An organizational culture that promotes staff health and well-being and is committed to combating stigma in patient care is likely to have a positive impact on staff and patient safety as well as the financial bottom line. Approaching the problem of stigmatization from an organizational culture perspective and a quality of care perspective—and developing and implementing relevant stigma reduction metrics and targets into health and safety (eg, Canadian Standards Association66) and accreditation standards—would likely be an effective way to target the personal and interpersonal components of stigma described above and would also begin to address the structural aspects of stigma embedded in the health system.

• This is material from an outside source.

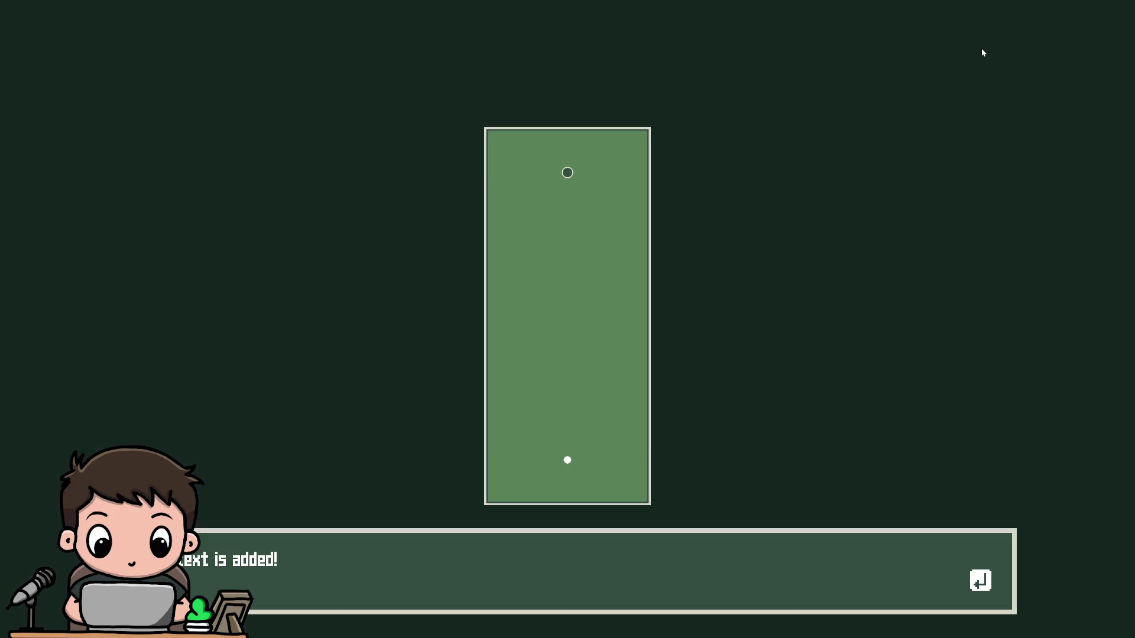
pyautogui.press('F8')
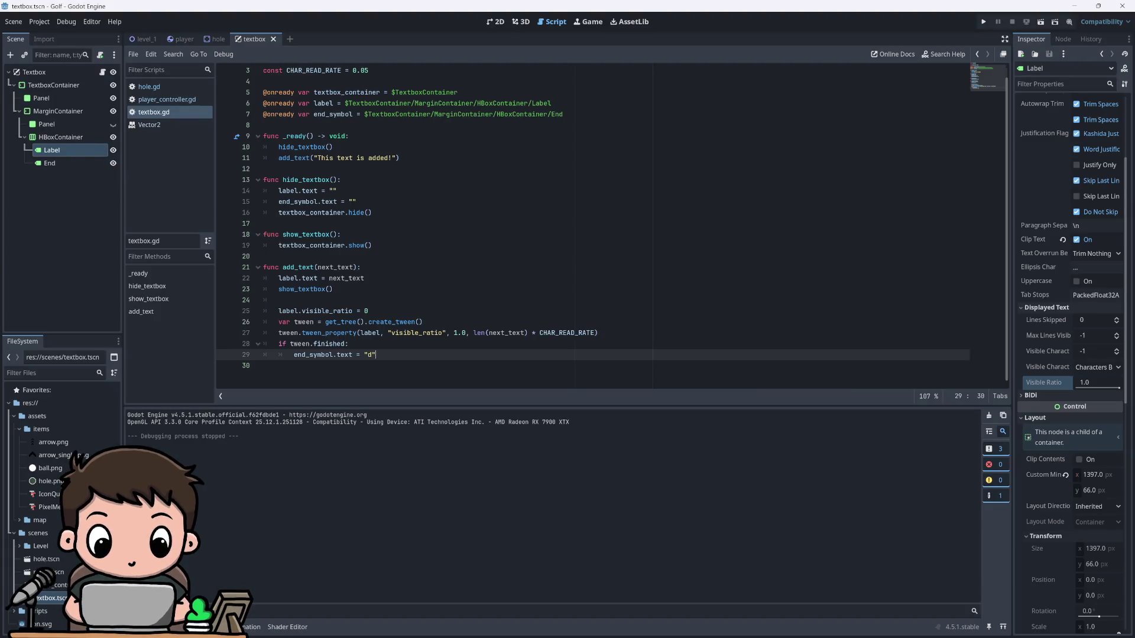
pyautogui.click(983, 22)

The authors would like to thank Romie Christie, Dr. Scott Patten, Dr. Heather Stuart, Dr. Rob Whitley, and the 2 anonymous reviewers for reviewing and providing input on earlier drafts of this article.
Funding: The author(s) disclosed receipt of the following financial support for the research, authorship, and/or publication of this article: This research was made possible through funding from Opening Minds, the anti-stigma initiative of the Mental Health Commission of Canada. The work of the Mental Health Commission of Canada is supported by a grant from Health Canada.